--- TEXTO FORNECIDO ---
De pronto, cumpre sublinhar que a despeito de a responsabilidade das empresa ré ser objetiva, em face da relação de consumo, regrada pelo art. 12, caput, da Lei nº 8.078/19901, remanesce a(o) consumidor(a) o encargo de demonstrar a existência do dano e do nexo de causalidade entre o alegado prejuízo e, no caso, o produto adquirido, ônus do qual, entendo, o requerente não se desincumbiu a contento.

Sobre o tema, a doutrina que vai citada:

As regras normais do processo civil acerca do ônus da prova sofrem algumas alterações na ação de reparação de danos movida pelo consumidor derivada de acidente de consumo. A norma básica, estabelecida pelo art. 333 do CPC, atribui ao autor o ônus de provar os fatos constitutivos de seu direito, conferindo ao réu a demonstração dos fatos impeditivos, modificativos e extintivos do direito do autor.
---
**TAREFA PROPOSTA A:** Por favor, diga se cada afirmação abaixo está de acordo com o texto sobre o ônus da prova, respondendo sim ou não e citando literalmente as palavras do texto que decidem a questão. (i) A responsabilidade da empresa ré é objetiva por se tratar de relação de consumo. (ii) Pelo art. 333 do CPC, cabe ao réu provar os fatos constitutivos do direito do autor. (iii) O requerente cumpriu satisfatoriamente o encargo de demonstrar o dano e o nexo de causalidade.
--- LINHAS FORNECIDAS ---
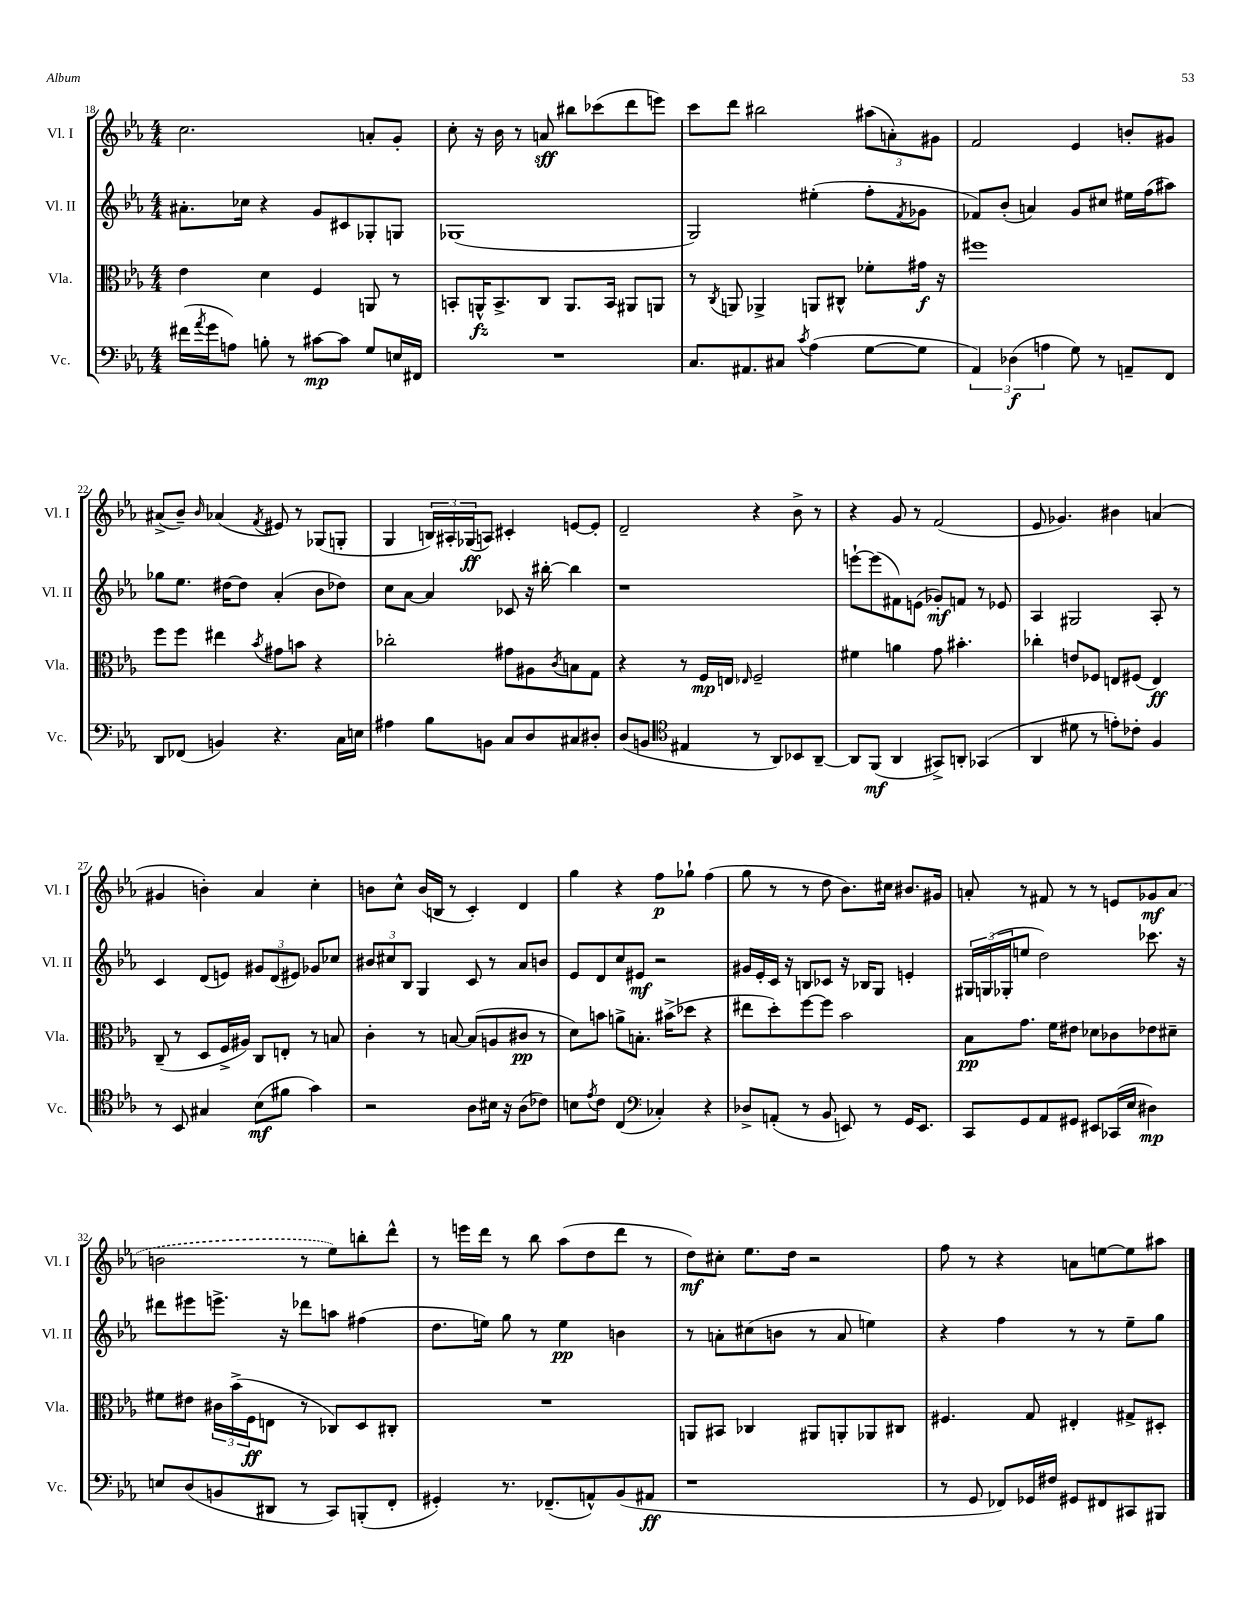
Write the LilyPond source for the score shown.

<<
\new StaffGroup <<
\new Staff = "s0" \with { instrumentName = "Vl. I" shortInstrumentName = "Vl. I" } {
    \clef treble \key ees \major \numericTimeSignature \time 4/4
    c''2. a'8-. g'8-. |
    c''8-. r16 bes'16 r8 a'8\sff bis''8 ces'''8( d'''8 e'''8) |
    c'''8 d'''8 bis''2 \tuplet 3/2 { ais''8( a'8-.) gis'8 } |
    f'2 ees'4 b'8-. gis'8 |
    ais'8->( bes'8--) \grace { bes'16 } aes'4( \acciaccatura { f'8 } eis'8) r8 ges8( g8-. |
    g4 \tuplet 3/2 { b16) ais16-. ges16\ff( } a8) cis'4-. e'8~ e'8-. |
    d'2-- r4 bes'8-> r8 |
    r4 g'8 r8 f'2( |
    ees'8 ges'4.) bis'4 a'4( |
    gis'4 b'4-.) aes'4 c''4-. |
    b'8 c''8-^ b'16( b16 r8 c'4-.) d'4 |
    g''4 r4 f''8\p ges''8-! f''4( |
    g''8 r8 r8 d''8 bes'8.) cis''16 bis'8. gis'16 |
    a'8-. r8 fis'8 r8 r8 e'8 ges'8\mf \once \slurDashed a'8( |
    b'2 r8 ees''8) b''8-. d'''8-^ |
    r8 e'''16 d'''16 r8 bes''8 aes''8( d''8 d'''8 r8 |
    d''8\mf) cis''8-. ees''8. d''16 r2 |
    f''8 r8 r4 a'8 e''8~ e''8 ais''8 \bar "|." |
}
\new Staff = "s1" \with { instrumentName = "Vl. II" shortInstrumentName = "Vl. II" } {
    \clef treble \key ees \major \numericTimeSignature \time 4/4
    ais'8.-. ces''16 r4 g'8 cis'8 ges8-. g8 |
    ges1( |
    g2) eis''4-.( f''8-. \acciaccatura { f'8 } ges'8 |
    fes'8) bes'8-.( a'4) g'8 cis''8 eis''16 f''16( ais''8) |
    ges''8 ees''8. dis''16~ dis''8 aes'4-.( bes'8 des''8) |
    c''8 aes'8~ aes'4 ces'8 r16 bis''16~-. bis''4 |
    r1 |
    e'''8~-! e'''8( fis'8) e'8( ges'8-.\mf) f'8 r8 ees'8 |
    aes4 gis2 aes8-. r8 |
    c'4 d'8( e'8) \tuplet 3/2 { gis'8 d'8( eis'8) } ges'8 ces''8 |
    \tuplet 3/2 { bis'8 cis''8 bes8 } g4 c'8 r8 aes'8 b'8 |
    ees'8 d'8 c''8 eis'8\mf r2 |
    gis'16 ees'16-. c'16 r16 b8 ces'8 r16 bes16 g8 e'4-. |
    \tuplet 3/2 { gis16 g16( ges16-. } e''8 d''2) ces'''8. r16 |
    dis'''8 eis'''8 e'''8.-> r16 des'''8 a''8 fis''4( |
    d''8. e''16) g''8 r8 e''4\pp b'4 |
    r8 a'8-. cis''8( b'8 r8 a'8 e''4) |
    r4 f''4 r8 r8 ees''8-- g''8 \bar "|." |
}
\new Staff = "s2" \with { instrumentName = "Vla." shortInstrumentName = "Vla." } {
    \clef alto \key ees \major \numericTimeSignature \time 4/4
    ees'4 d'4 f4 a,8 r8 |
    b,8-. a,16-^\fz b,8.-> c8 a,8. b,16 ais,8 a,8 |
    r8 \acciaccatura { c8 } a,8 aes,4-> a,8 cis8-^ fes'8-. gis'16\f r16 |
    fis''1 |
    f''8 f''8 eis''4 \acciaccatura { bes'8 } gis'8 b'8 r4 |
    ces''2-. gis'8 ais8 \acciaccatura { c'8 } b8 g8 |
    r4 r8 f16\mp e16 \grace { ees16 } f2-- |
    fis'4 a'4 g'8 bis'4.-. |
    ces''4-. e'8 fes8 e8 fis8( e4\ff) |
    c8--( r8 d8 f16-> ais16) c8 e8-. r8 b8 |
    c'4-. r8 b8~ b8( a8 cis'8\pp r8 |
    d'8) b'8 a'8-> b8.-. bis'16->( des''8 r4 |
    eis''8 d''8-.) f''8~ f''8 bes'2 |
    bes8\pp g'8. f'16 eis'8 des'8 ces'8 ees'8 dis'8-- |
    fis'8 eis'8 \tuplet 3/2 { cis'16 bes'16->( f16\ff } e8 r8 ces8) d8 cis8-. |
    R1 |
    a,8 bis,8 ces4 ais,8 a,8-. aes,8 cis8 |
    fis4. g8 eis4-. gis8-> dis8-. \bar "|." |
}
\new Staff = "s3" \with { instrumentName = "Vc." shortInstrumentName = "Vc." } {
    \clef bass \key ees \major \numericTimeSignature \time 4/4
    fis'16( \acciaccatura { aes'8 } g'16 a8) b8-. r8 cis'8~\mp cis'8 g8 e16 fis,16 |
    R1 |
    c8. ais,8. cis8 \acciaccatura { c'8 } aes4( g8~ g8 |
    \tuplet 3/2 { aes,4) des4\f( a4 } g8) r8 a,8-- f,8 |
    d,8 fes,8( b,4) r4. c16 e16 |
    ais4 bes8 b,8 c8 d8 cis8 dis8-. |
    d8( b,8 \clef tenor eis4 r8 aes,8) bes,8 aes,8~-- |
    aes,8 f,8\mf( aes,4 gis,8->) a,8-. ges,4( |
    aes,4 dis'8 r8 e'8-.) ces'8-. f4 |
    r8 bes,8 gis4 bes8\mf( fis'8 g'4) |
    r2 aes8 bis16 r16 aes8( ces'8) |
    b8 \acciaccatura { ees'8 } c'8 c4( \clef bass ces4-.) r4 |
    des8-> a,8-.( r8 bes,8 e,8) r8 g,16 e,8. |
    c,8 g,8 aes,8 gis,8 eis,8 ces,16( ees16 dis4\mp) |
    e8 d8( b,8 dis,8 r8 c,8) b,,8-.( f,8-. |
    gis,4-.) r8. fes,8.--( a,8-^) bes,8( ais,8\ff |
    r1 |
    r8 g,8 fes,8) ges,16 fis16 gis,8 fis,8 cis,8 bis,,8 \bar "|." |
}
>>
>>
\layout { \context { \Score currentBarNumber = #18 } }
---
**TAREFA PROPOSTA B:** Filtre as linhas acima e copie cada linha que contém a palavra "clef", diferenciando maiúsculas de minúsculas.

**RESPOSTA COMPLETA A:**
(i) Sim: "ser objetiva, em face da relação de consumo".
(ii) Não: "atribui ao autor o ônus de provar os fatos constitutivos de seu direito".
(iii) Não: "o requerente não se desincumbiu a contento".

**RESPOSTA COMPLETA B:**
    \clef treble \key ees \major \numericTimeSignature \time 4/4
    \clef treble \key ees \major \numericTimeSignature \time 4/4
    \clef alto \key ees \major \numericTimeSignature \time 4/4
    \clef bass \key ees \major \numericTimeSignature \time 4/4
    d8( b,8 \clef tenor eis4 r8 aes,8) bes,8 aes,8~-- |
    b8 \acciaccatura { ees'8 } c'8 c4( \clef bass ces4-.) r4 |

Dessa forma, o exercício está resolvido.